> Supplied information

········

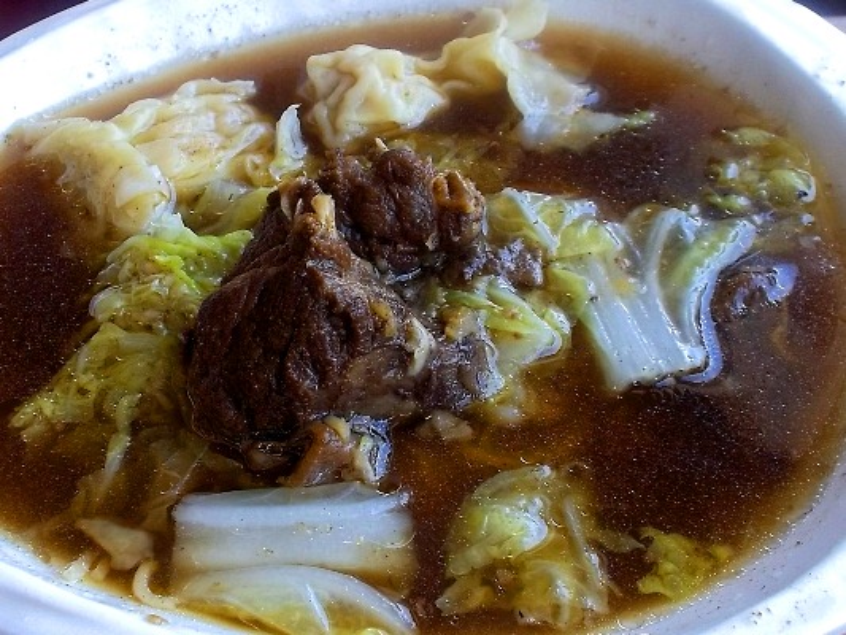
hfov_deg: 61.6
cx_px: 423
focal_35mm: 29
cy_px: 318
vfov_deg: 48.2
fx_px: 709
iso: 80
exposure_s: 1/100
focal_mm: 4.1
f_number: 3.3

········

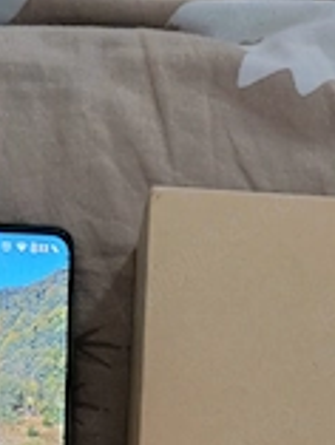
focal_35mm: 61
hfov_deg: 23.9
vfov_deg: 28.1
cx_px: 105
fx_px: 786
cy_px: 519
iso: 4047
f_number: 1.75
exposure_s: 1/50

········

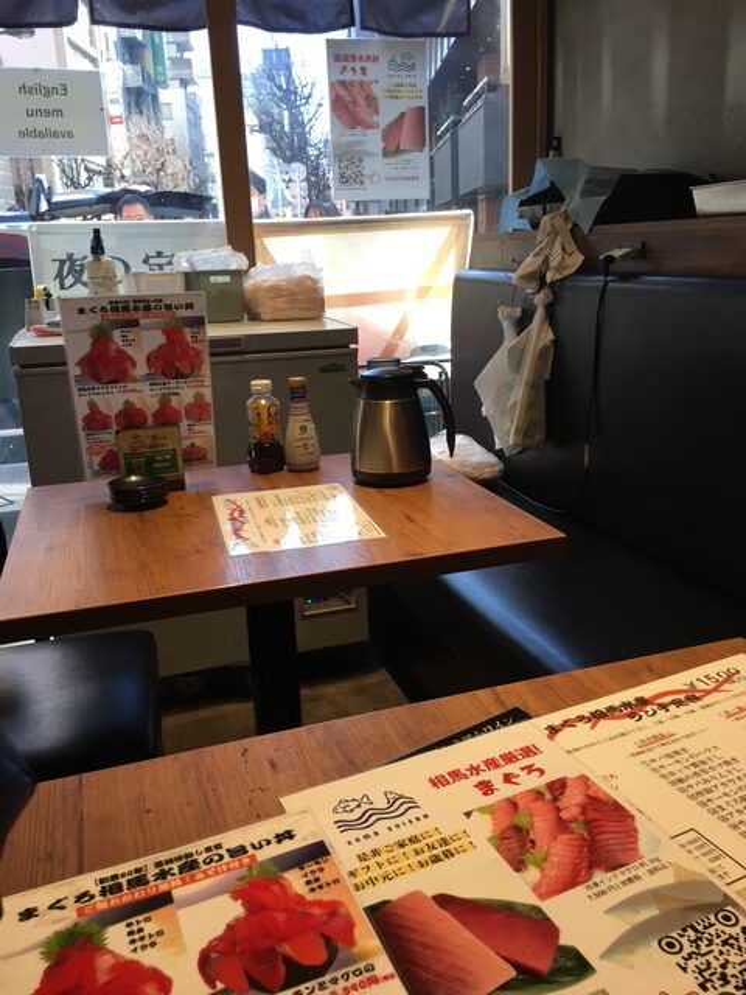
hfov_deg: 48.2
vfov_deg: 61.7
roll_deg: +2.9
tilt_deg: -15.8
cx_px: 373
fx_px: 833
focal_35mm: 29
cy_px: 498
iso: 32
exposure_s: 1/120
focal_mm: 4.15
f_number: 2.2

········

> Exercise objective
Would you print exactly and only the lines of the material above that run from the line with "hfov_deg: 23.9" through the line with "exposure_s: 1/50", both included?

> Reply
hfov_deg: 23.9
vfov_deg: 28.1
cx_px: 105
fx_px: 786
cy_px: 519
iso: 4047
f_number: 1.75
exposure_s: 1/50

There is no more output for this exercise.